Action item: Set down all of the records below exactly, please, omitting the images.

Stored data:

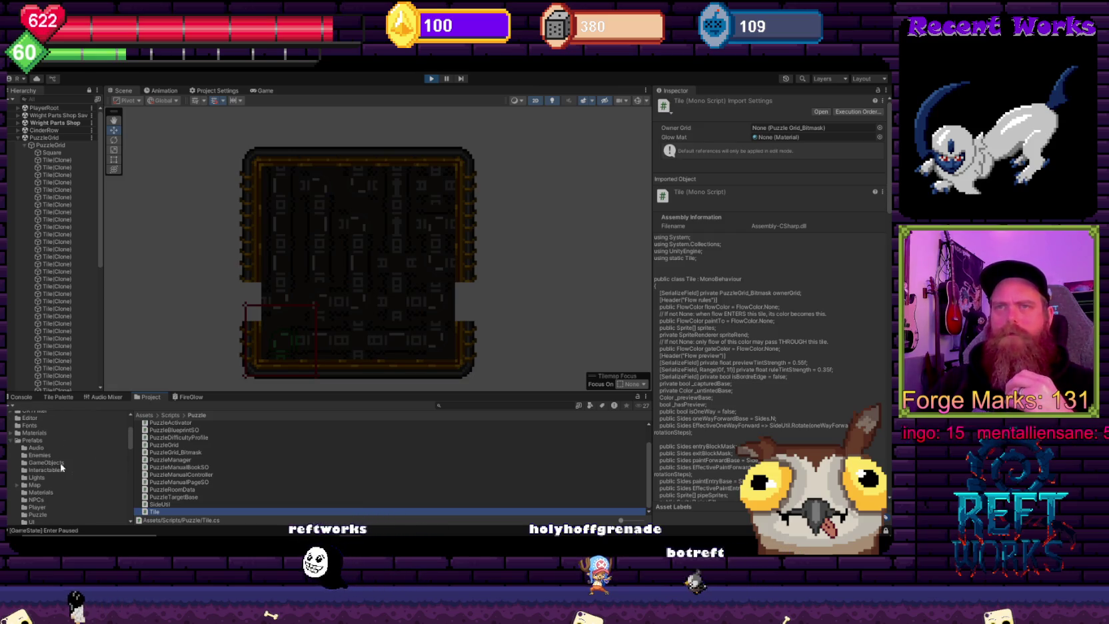
scroll(39, 476, up, 3)
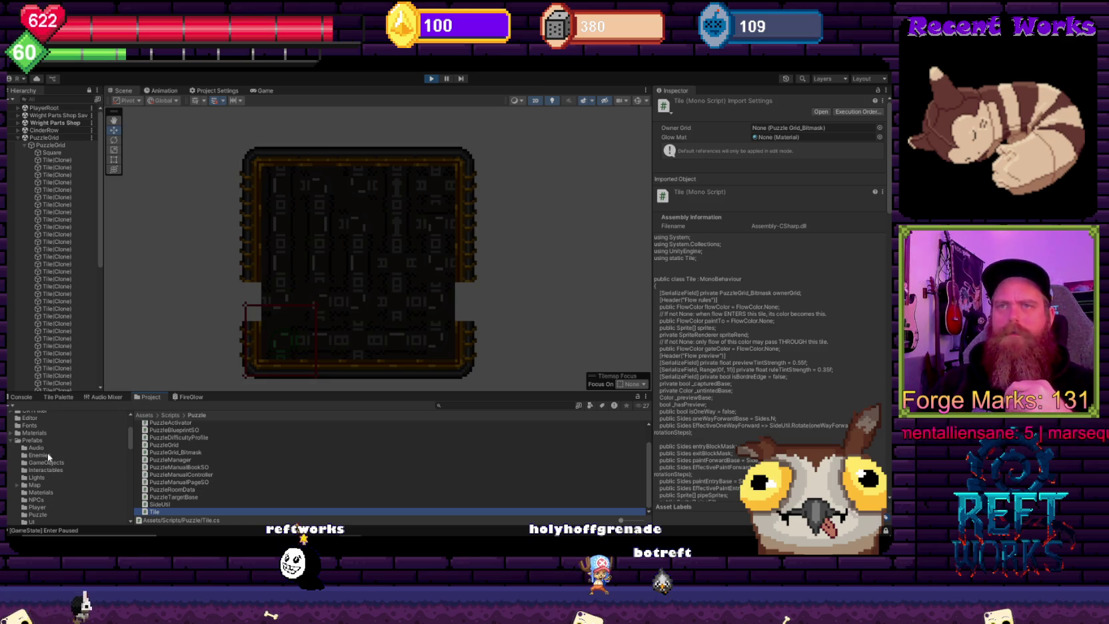
click(49, 457)
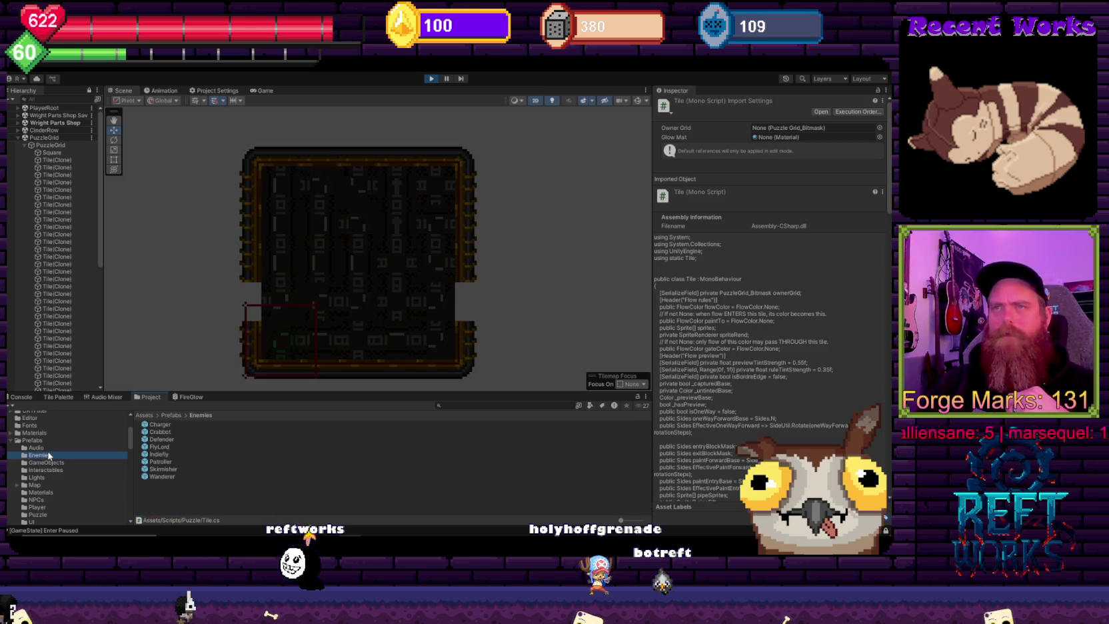
click(40, 485)
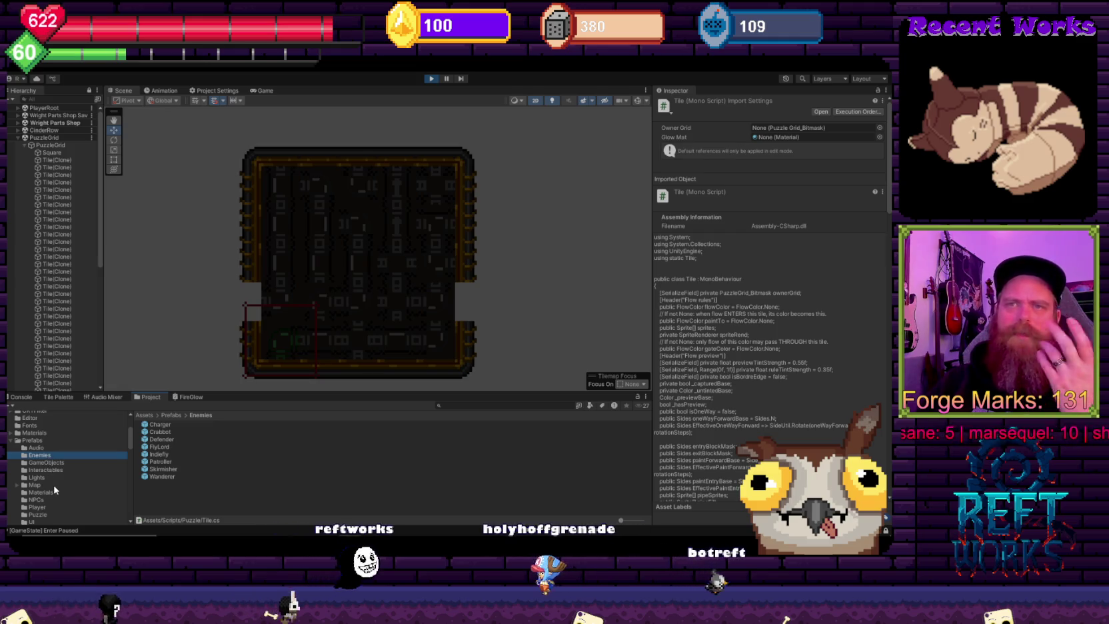
click(39, 442)
scroll(47, 476, down, 2)
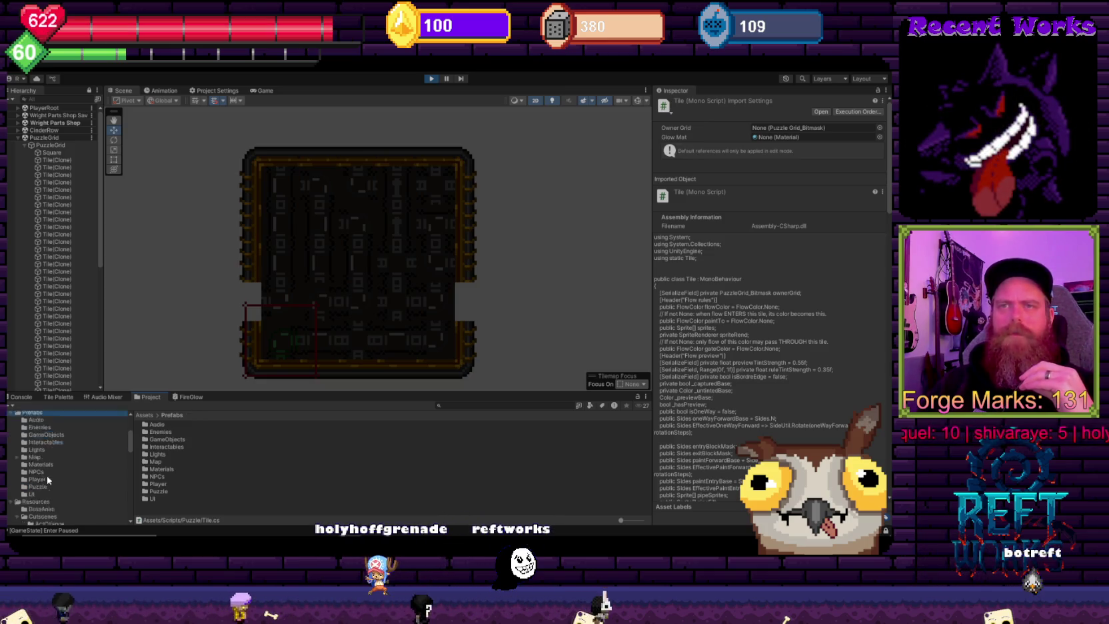
click(155, 447)
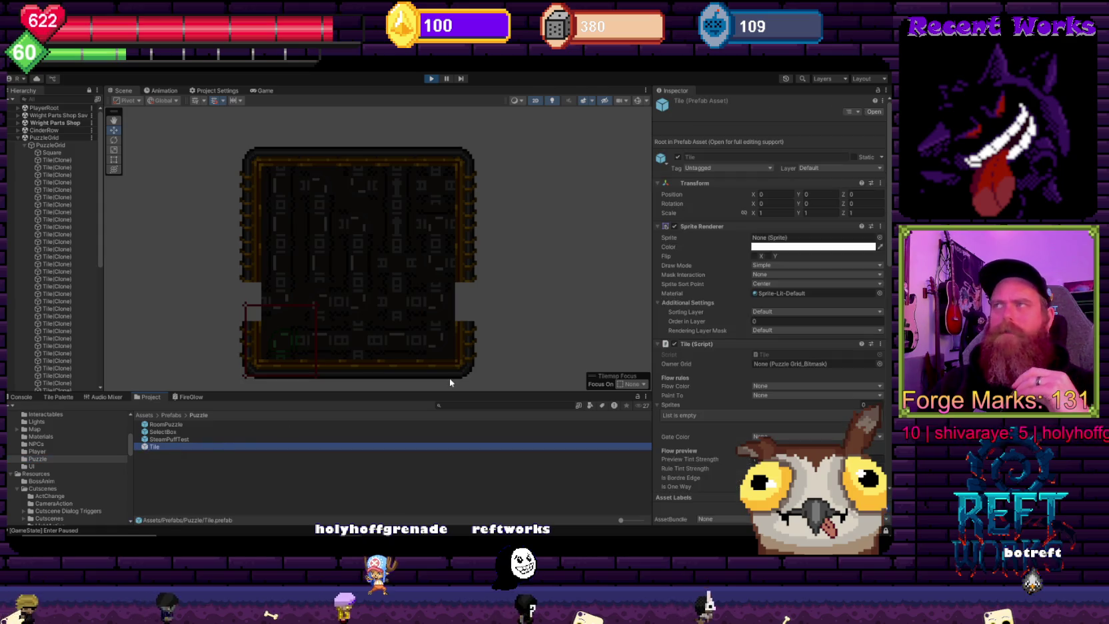
Step: Ping PortFixedDetail from Pipe Detail Element 6 and select its parent sprite sheet
scroll(795, 310, down, 5)
click(780, 268)
click(197, 433)
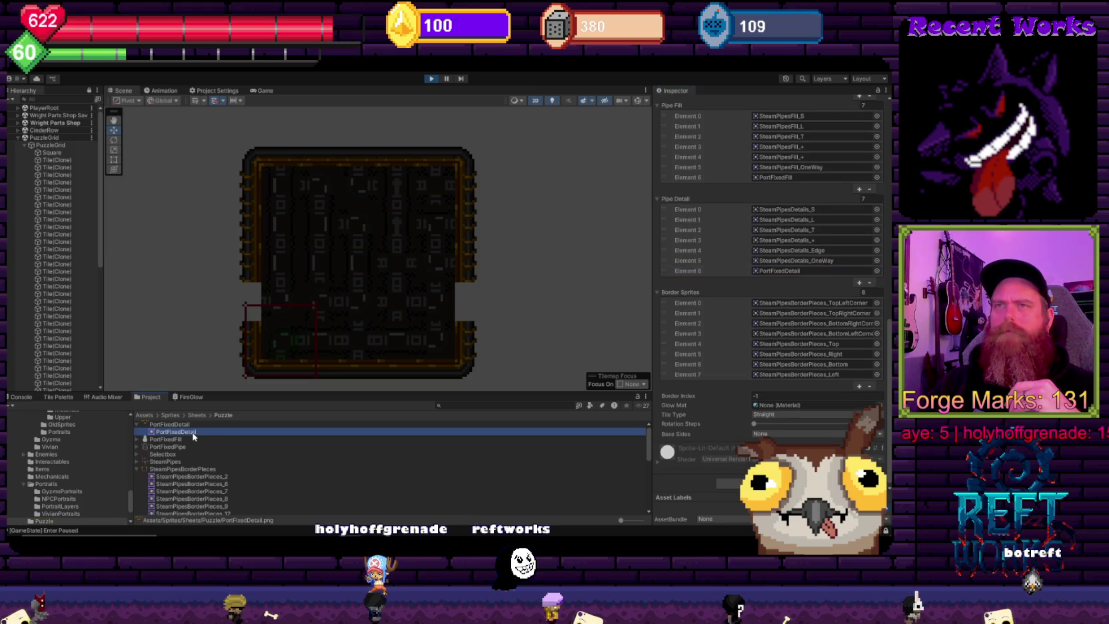
click(171, 425)
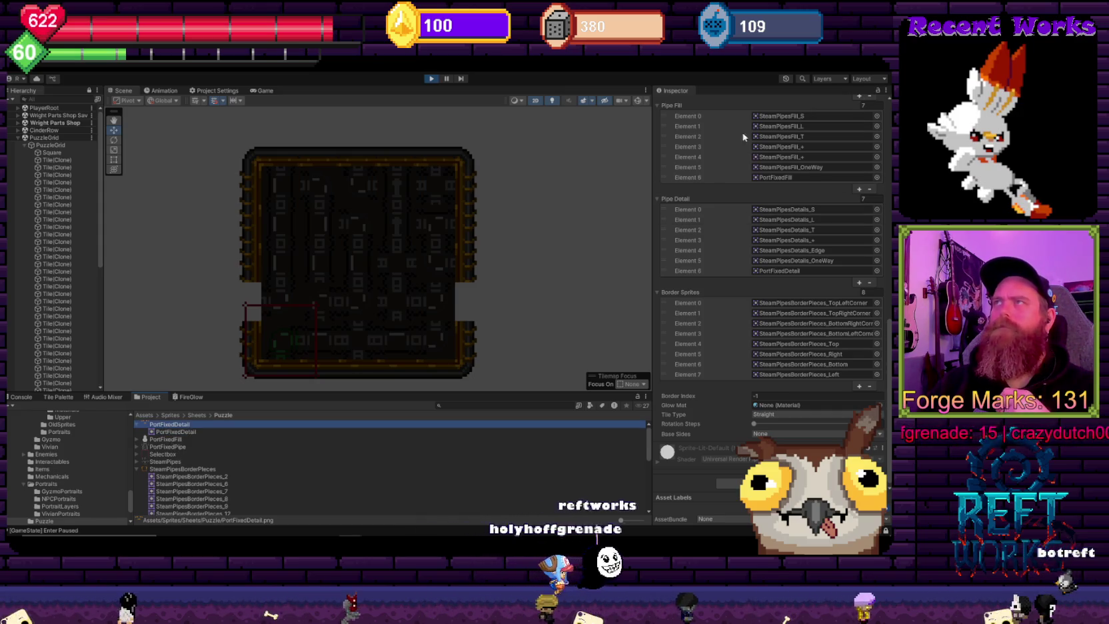
double_click(748, 168)
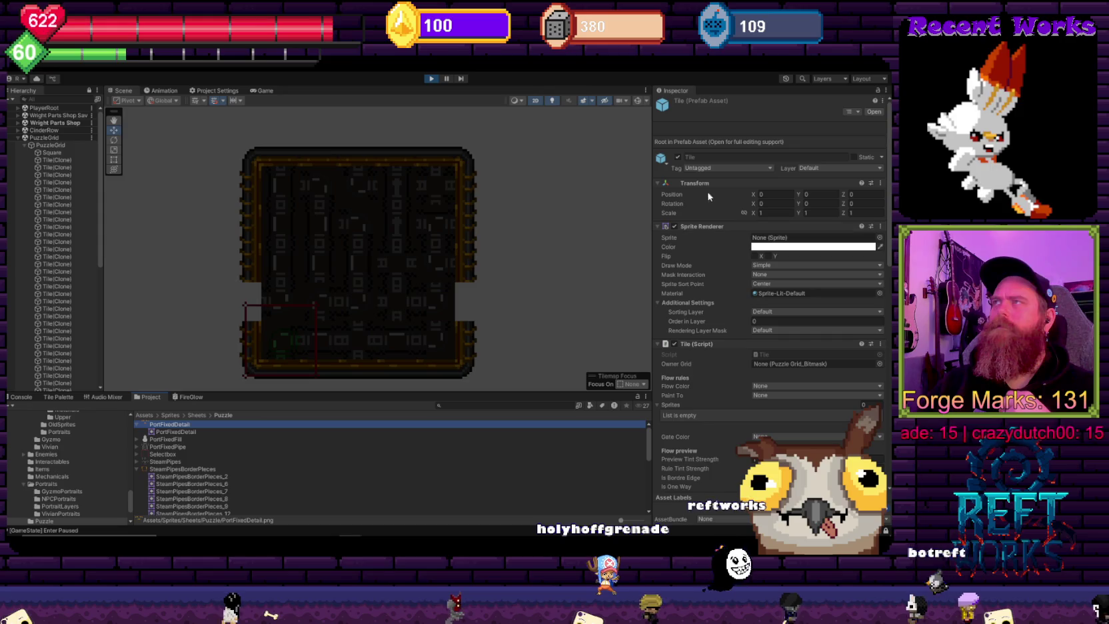
Step: Collapse SteamPipesBorderPieces and SteamPipesDetails, expand SteamPipesFill, and select the SteamPipes sheet
key(Down)
key(Down)
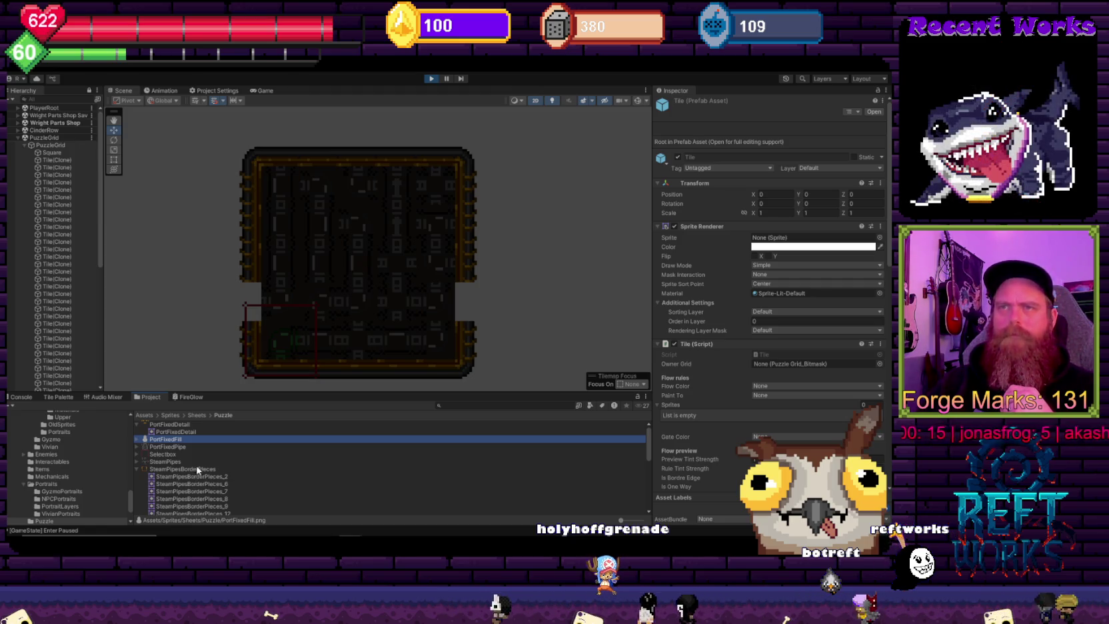
click(138, 469)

Result of the task:
scroll(39, 476, up, 3)
click(49, 457)
click(40, 485)
click(39, 442)
scroll(47, 476, down, 2)
click(155, 447)
Step: Ping PortFixedDetail from Pipe Detail Element 6 and select its parent sprite sheet
scroll(795, 310, down, 5)
click(780, 268)
click(197, 433)
click(171, 425)
double_click(748, 168)
Step: Collapse SteamPipesBorderPieces and SteamPipesDetails, expand SteamPipesFill, and select the SteamPipes sheet
key(Down)
key(Down)
click(138, 469)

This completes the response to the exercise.